Dendritic cells (DCs), named for their probing, ‘tree-like’ or dendritic shapes, are responsible for the initiation of adaptive immune responses and hence function as the ‘sentinels’ of the immune system. Paul Langerhans first described DCs in human skin in 1868 but thought they were cutaneous nerve cells. DCs are bone marrow (BM)-derived leukocytes and are the most potent type of antigen-presenting cells. They can also be propagated in vitro from BM and blood using various combinations of growth factors, such as granulocyte macrophage-colony stimulating factor (GM-CSF) and Flt3 ligand. DCs are specialised to capture and process antigens, converting proteins to peptides that are presented on major histocompatibility complex (MHC) molecules recognised by T cells. DCs are heterogeneous, e.g. myeloid and plasmacytoid DCs; although all DCs are capable of antigen uptake, processing and presentation to naive T cells, the DC subtypes have distinct markers and differ in location, migratory pathways, detailed immunological function and dependence on infections or inflammatory stimuli for their generation.
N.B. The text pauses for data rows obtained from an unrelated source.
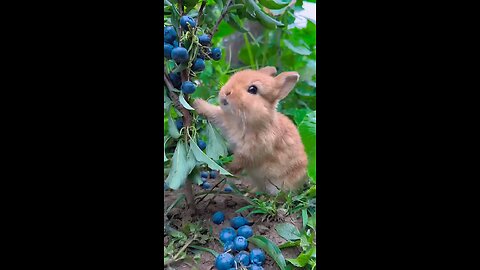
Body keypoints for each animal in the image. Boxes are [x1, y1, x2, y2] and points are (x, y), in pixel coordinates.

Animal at [193, 66, 310, 195]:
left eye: (253, 89)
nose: (226, 92)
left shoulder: (250, 151)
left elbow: (240, 162)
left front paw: (228, 169)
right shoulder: (225, 120)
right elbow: (214, 112)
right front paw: (197, 103)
During the development of an adaptive immune response, the phenotype and function of DCs play an extremely important role in initiating tolerance, memory, and polarised T-helper 1 (Th1), Th2 and Th17 differentiation.
DCs linking innate and adaptive immunity
Since DCs have numerous cytoplasmic processes, they have a high surface area permitting intimate contact with a large number of surrounding cells, e.g. T cells, natural killer cells, neutrophils, epithelial cells etc. For instance, experimentally, only one mature DC (mDC) is required to stimulate 100–3000 T cells. DC precursors migrate from the BM through the blood stream to almost every non-lymphoid tissue, where they reside in an immature state (iDC), continuously sampling their environment by endocytosis, macropinocytosis, and phagocytosis. They can extend their processes through the tight junctions of epithelia to increase capture of antigens even when there is no overt infection/inflammation. During pathogen invasion, resident iDCs detect intruders via pattern recognition receptor (e.g. TLRs) capture antigens and quickly leave the tissue. They crawl through the cells, cross the endothelium of lymphatic vessels and migrate to the draining lymph nodes (LN) in response to a number of chemokines such as CCL19 and CCL21. During their migration from the peripheral tissues, DCs undergo phenotypical and functional maturation. Most remarkably, they stop capturing antigens while up-regulating the expression of co-stimulatory molecules such as CD80 and CD86 and the chemokine receptor CCR7, and secrete pro-inflammatory cytokines such as TNF-α and IL-12. After reaching the subcapsular sinus of the LN, DCs move to T-cell zones. Here, the interdigitating DCs are actively involved in the presentation of antigens to T cells.
Figure 1. Dendritic cell morphology: Left: LPS-matured murine BM-derived DCs. Right: Isolated murine lung CD11c+ and MHCII+ DCs.
Exploiting the immune-regulatory capacities of DCs holds great promise for the treatment of cancer,autoimmune diseases and the prevention of transplant rejection. Manipulation of DCs could turn them into the most effective adjuvant to enhance the host’s immune defences. In the case of cancer, tumours have been shown to suppress DCs by secreting anti-inflammatory cytokines such as IL-10, and therefore conditioning the local DCs to form suppressive T cells. In order to subvert these mechanisms, DCs could be generated ex vivo, loaded with tumor antigens, and re-injected to boost the host’s immunity against the tumour cells. DC vaccines generated in this way are generally safe with minimal side effects, and have proven to be feasible, and effective in some patients. Other strategies exploiting DCs in various disorders have also been described and are being investigated in clinical trials.